Hola mi amigos! i am sitting on the floor, half comfortable - half totally not.
so, it is march 31, 2009. that is right. the last day of march. the last day of what used to be a new month.
what a month! MAN. God is so good. he brought me here, victorious. as i was yesterday, and will be tomorrow, and for always (that kind-a means forever.)

this month has taught me how to be powerful. and by that i mean, powerful with God. what's a human without God? i ask myself...

PRAYER. yes, i have been smacked in the face by sermons talking about it. and i love it! i am quickly learning what prayer is, how powerful it is, and how to pray in the most useful way!
- beautiful.

honestly, i've been seeing how flipping REAL Satan is. he is really out to get us, destroying, killing, all that jazz - only because he knows who we truly are. he knows we are warriors, Sons and Daughters of the King, and as my best friend puts it, he's doing his best to push us away from that truth. and all he is are lies, therefore he WORKS in lies.
tsk, tsk, tsk.
so, this is why he is someone to take seriously. we need to remind him he's lost, and we've won. HA! because we have. KILL HIM, again and again and again and again...there's no harm to that one ;)

anyways, it is 9:09 pm. tuesday. tomorrow is mom's birthday. i love her, truly. she is amazing. (if you ever read this, maman...know that you are the best!)
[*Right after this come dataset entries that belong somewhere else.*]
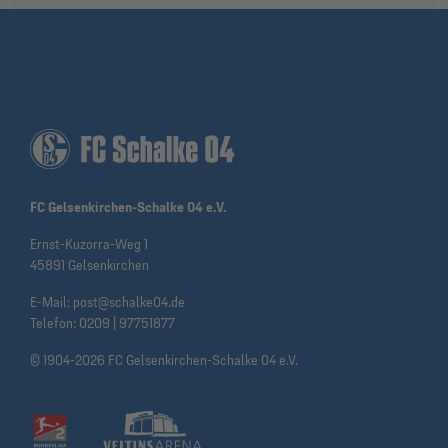
FC Gelsenkirchen-Schalke 04 e.V.
Ernst-Kuzorra-Weg 1
45891 Gelsenkirchen
E-Mail:
post@schalke04.de
Telefon:
0209 | 97751877
© 1904-2026 FC Gelsenkirchen-Schalke 04 e.V.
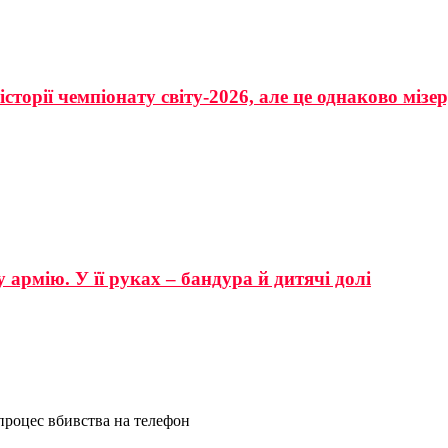
сторії чемпіонату світу-2026, але це однаково мізе
 армію. У її руках – бандура й дитячі долі
 процес вбивства на телефон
in 8 sleeps: FRESHWIND 2009! so flipping excited. ministry team + painting = HOLY SPIRIT FILLED WEEKEND. fo sho! (
www.tacf.org/fw)

april 25: THE RESCUE. come out in toronto to abduct yourselves for the children abducted in uganda forced to kill. show that toronto cares. show that rescue is possible. (
http://www.invisiblechildren.com/)

i also have started youtube videos (HA, i know)...i will update soon :)
www.youtube.com/user/melodytheradical

on a last note, you are strong. beautiful. loved. and full of hope :)
love,
- melody.

Monday, March 2, 2009

My heart is yours.

Well. it has been almost a month since we last talked.
crazy, eh?
time is a beautiful thing, just too quick to appreciate it. ha!
(yet, it never leaves...hmm)

anyways, i'm going too far in thought.

february has definitely been an interesting month. it was a combination of changes, new revelations, un-noticed love, breakthroughs, new music, patience, ...and more patience.
it's just been a good month, overall. i can't say it was un-eventful.
the discovery of kris vallotton, bill johnson, and derek schneider's sermons have not stopped blowing my mind each time. they are definitely up there, on my top people's list (if i had one...)

they've just been so good. so good. so good.
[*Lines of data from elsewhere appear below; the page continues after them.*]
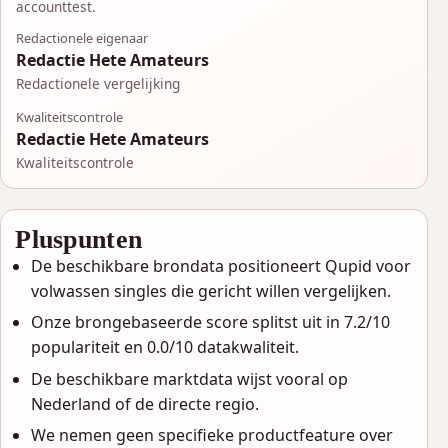
accounttest.
Redactionele eigenaar
Redactie Hete Amateurs
Redactionele vergelijking
Kwaliteitscontrole
Redactie Hete Amateurs
Kwaliteitscontrole
Pluspunten
De beschikbare brondata positioneert Qupid voor
volwassen singles die gericht willen vergelijken.
Onze brongebaseerde score splitst uit in 7.2/10
populariteit en 0.0/10 datakwaliteit.
De beschikbare marktdata wijst vooral op
Nederland of de directe regio.
We nemen geen specifieke productfeature over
also, february marked the month revival week chose to step out and into new schools. i'm quite excited for this. new opportunities for the message of hope and love to spread out? FO SHO, my friends.

exciting times, i must say.

on a more personal note, february has definitely taught me (and still is) that patience is one of the most important pieces of love.
i have recently learned that my few bits and pieces of my heart were in my hands, rather than the perfect one, Daddy's. it was like, feelings i held in for certain people were only to be touched by me, and me only.
what i didn't know, is that those pieces were the very ones God's been poking me to give him.
because, you see, those are the pieces of my heart he''s looking to perfect. to polish up. to clean up and prepare for that one person i'm waiting for.
and if they're not in his hands, there is no way he can take care of me, fully.
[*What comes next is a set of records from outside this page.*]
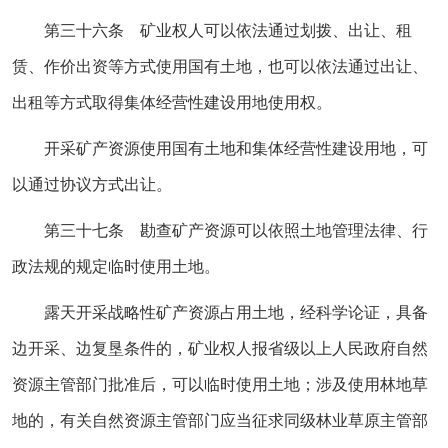
第三十六条 矿业权人可以依法通过划拨、出让、租
赁、作价出资等方式使用国有土地，也可以依法通过出让、
出租等方式取得集体经营性建设用地使用权。
开采矿产资源使用国有土地和集体经营性建设用地，可
以通过协议方式出让。
第三十七条 勘查矿产资源可以依照土地管理法律、行
政法规的规定临时使用土地。
露天开采战略性矿产资源占用土地，经科学论证，具备
边开采、边复垦条件的，矿业权人报省级以上人民政府自然
资源主管部门批准后，可以临时使用土地；涉及使用林地草
地的，有关自然资源主管部门应当征求同级林业草原主管部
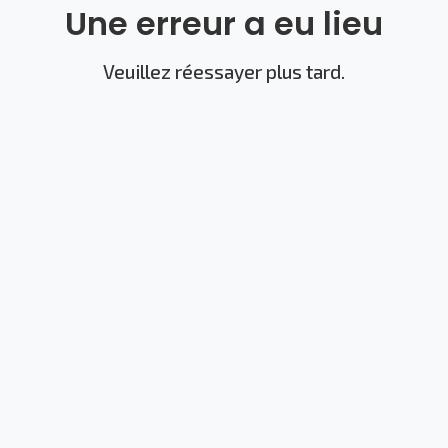
Une erreur a eu lieu
Veuillez réessayer plus tard.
i've given those pieces to him last night.
and yes, i want him to fully engage with me, and my heart. i want him to fully take control of all that is boggling my mind. all the thoughts, memories, dreams, songs that bring me to that place of wonders, i give to him.
it's just...i guess this only makes sense to me, but when you think about a certain person for too long, you get into the 'what ifs' and 'i doubt...' and 'i fear...'. that's when you take control.
and for me, i mess up when in control.
so, i chose to give that area of my life completely to him. to let my Daddy take care of my worries, fears, and doubts...so he can wash those up and replace them with faith, confidence, and patience.

i must say, when you miss someone, it's not easy.
but when you're fully engulfed in God's arms, there is no space for worry anymore.
it's perfect peace.
and whatever promise God's got for me, i will hold on to.
"I've gotcha, love."
he says.

so tonight, it's still march 2. and to say the least, i'm excited for what's to come.
(freshwind, in a month!)

i do love you all. whoever you may be.
leave a comment, or two. i'd love to hear from you.

be strong.
-melody.

ps. iceland makes wonderful music.
Parachutes and Sigur Ros, i recommend.